Given data →
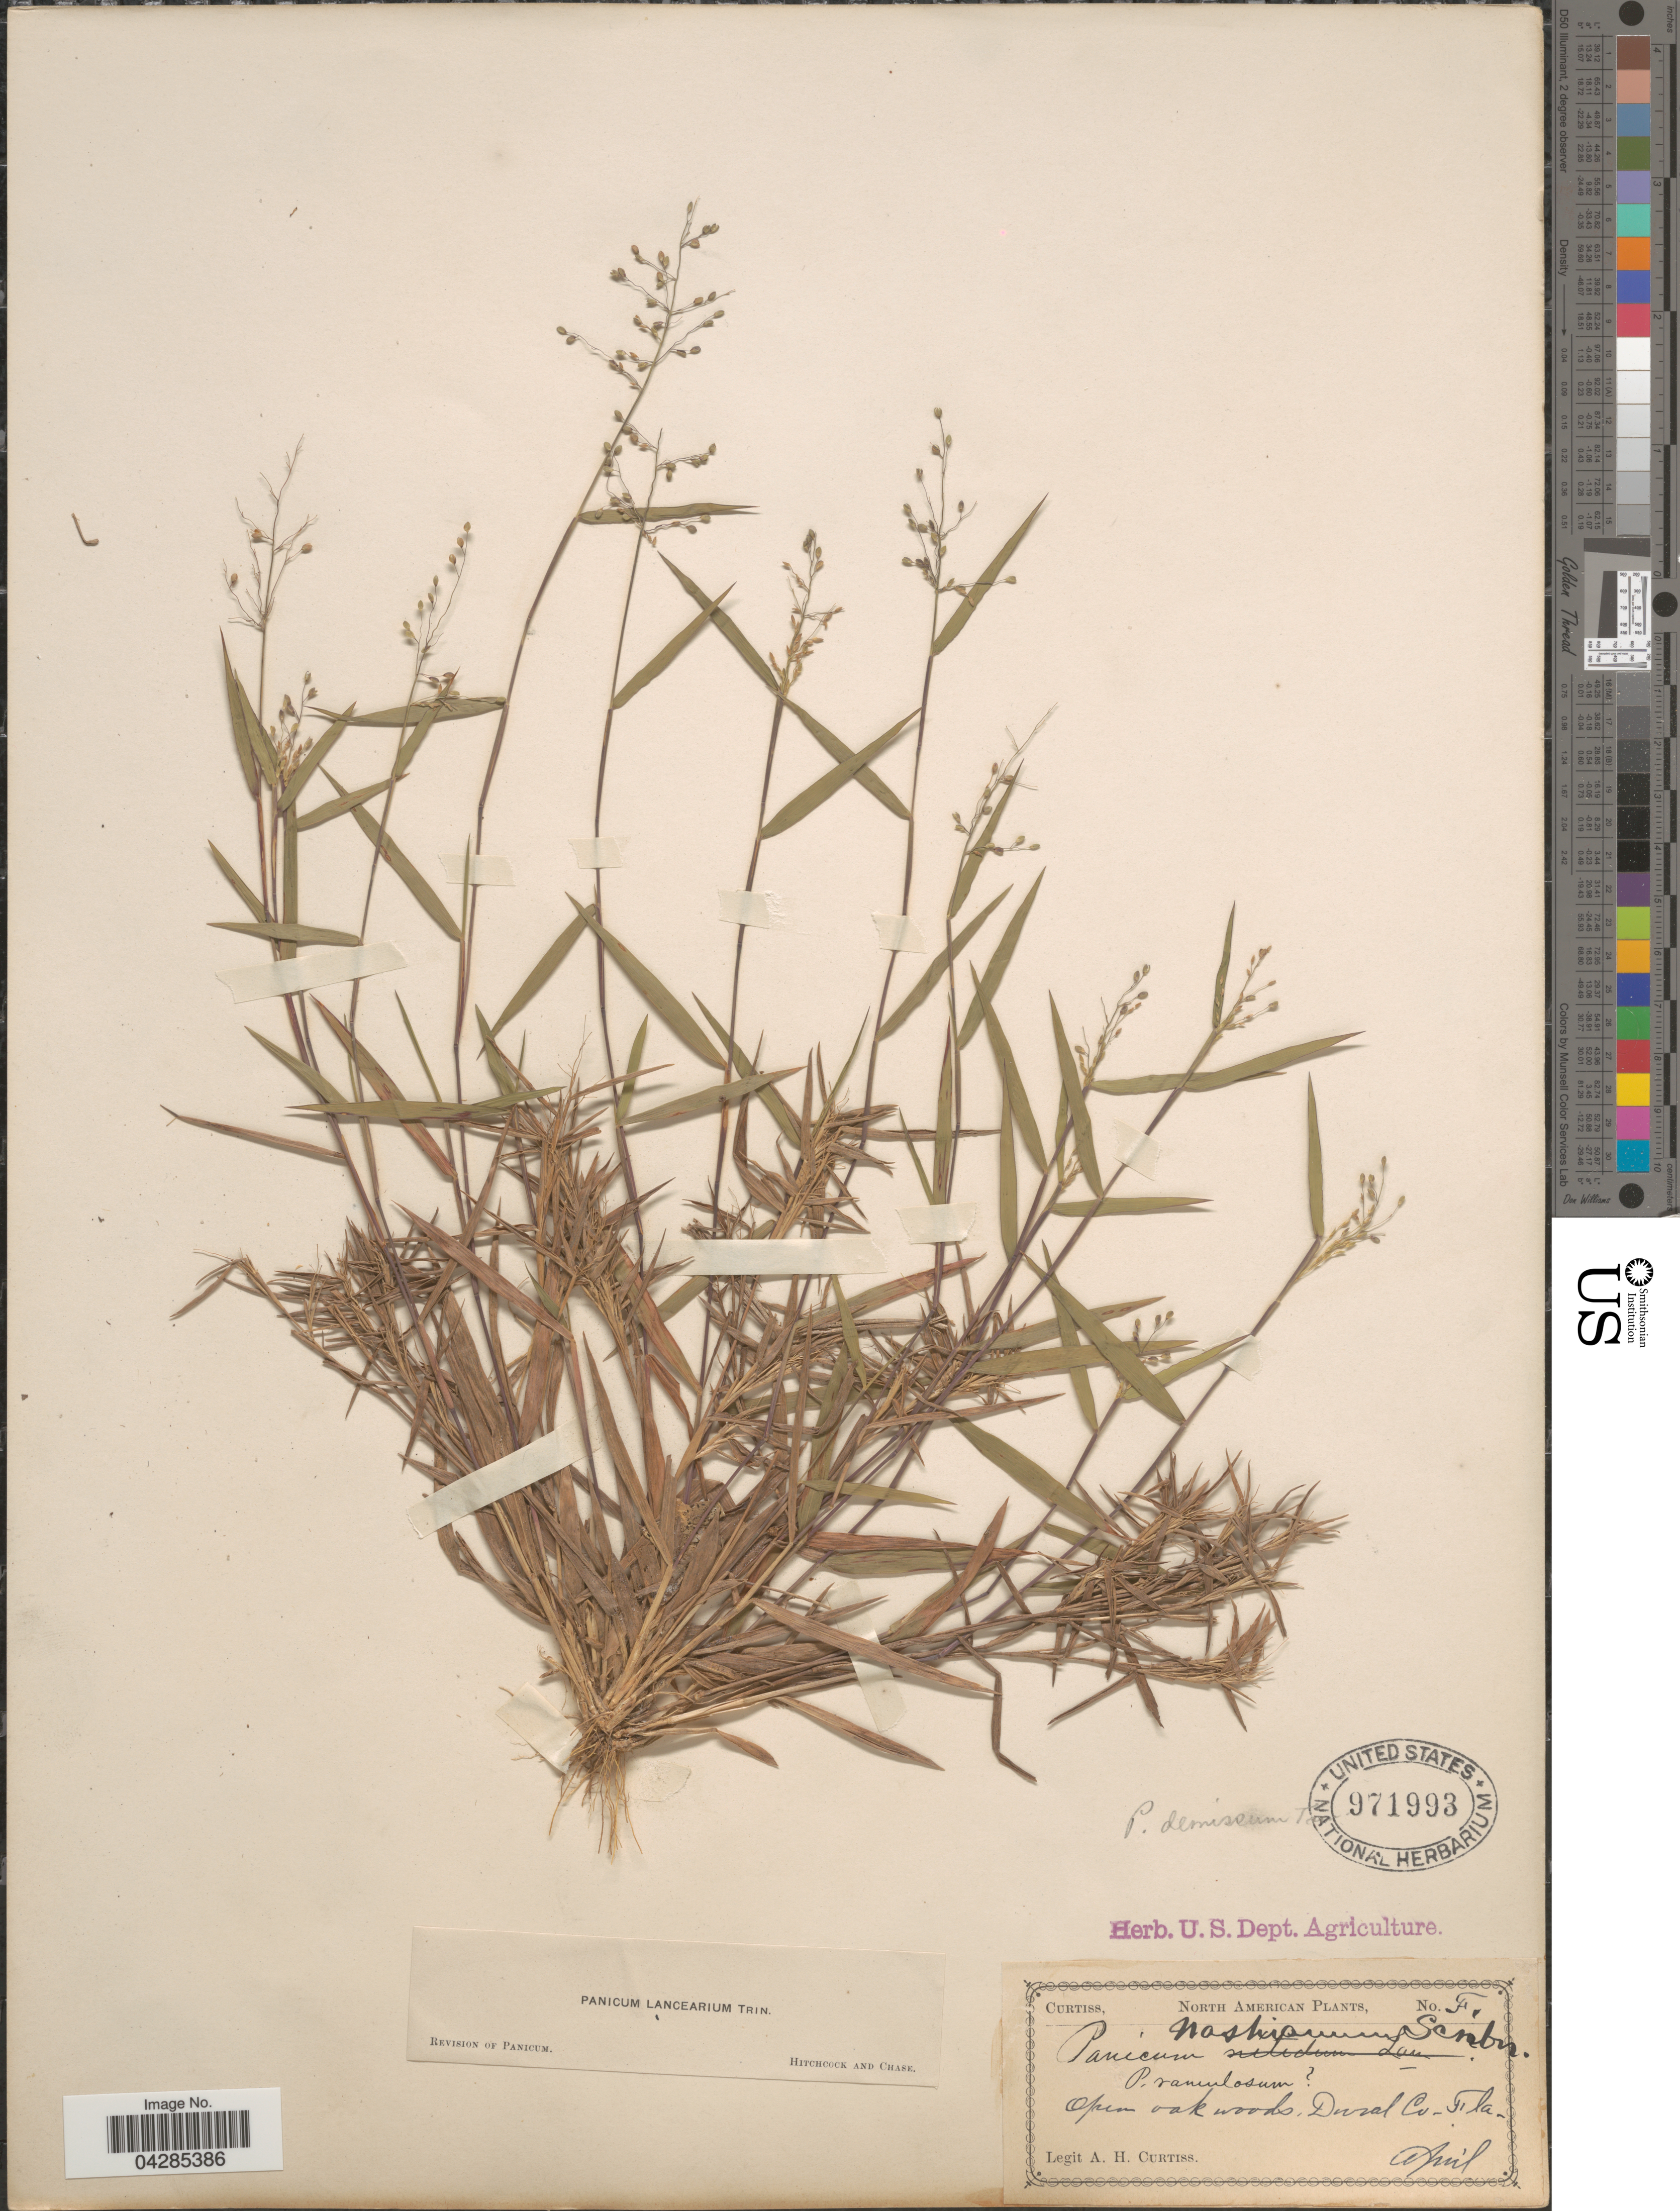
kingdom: Plantae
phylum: Tracheophyta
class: Liliopsida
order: Poales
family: Poaceae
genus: Dichanthelium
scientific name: Dichanthelium portoricense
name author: (Desv. ex Ham.) B.F. Hansen & Wunderlin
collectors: A. H. Curtiss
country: United States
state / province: Florida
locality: Open oak woods, Duval Co.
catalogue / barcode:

Prompt →
Copy out every item's lines with "locality" swapped for "place" and everything else unchanged. Leave out the pictures.

Exercise solution →
kingdom: Plantae
phylum: Tracheophyta
class: Liliopsida
order: Poales
family: Poaceae
genus: Dichanthelium
scientific name: Dichanthelium portoricense
name author: (Desv. ex Ham.) B.F. Hansen & Wunderlin
collectors: A. H. Curtiss
country: United States
state / province: Florida
place: Open oak woods, Duval Co.
catalogue / barcode:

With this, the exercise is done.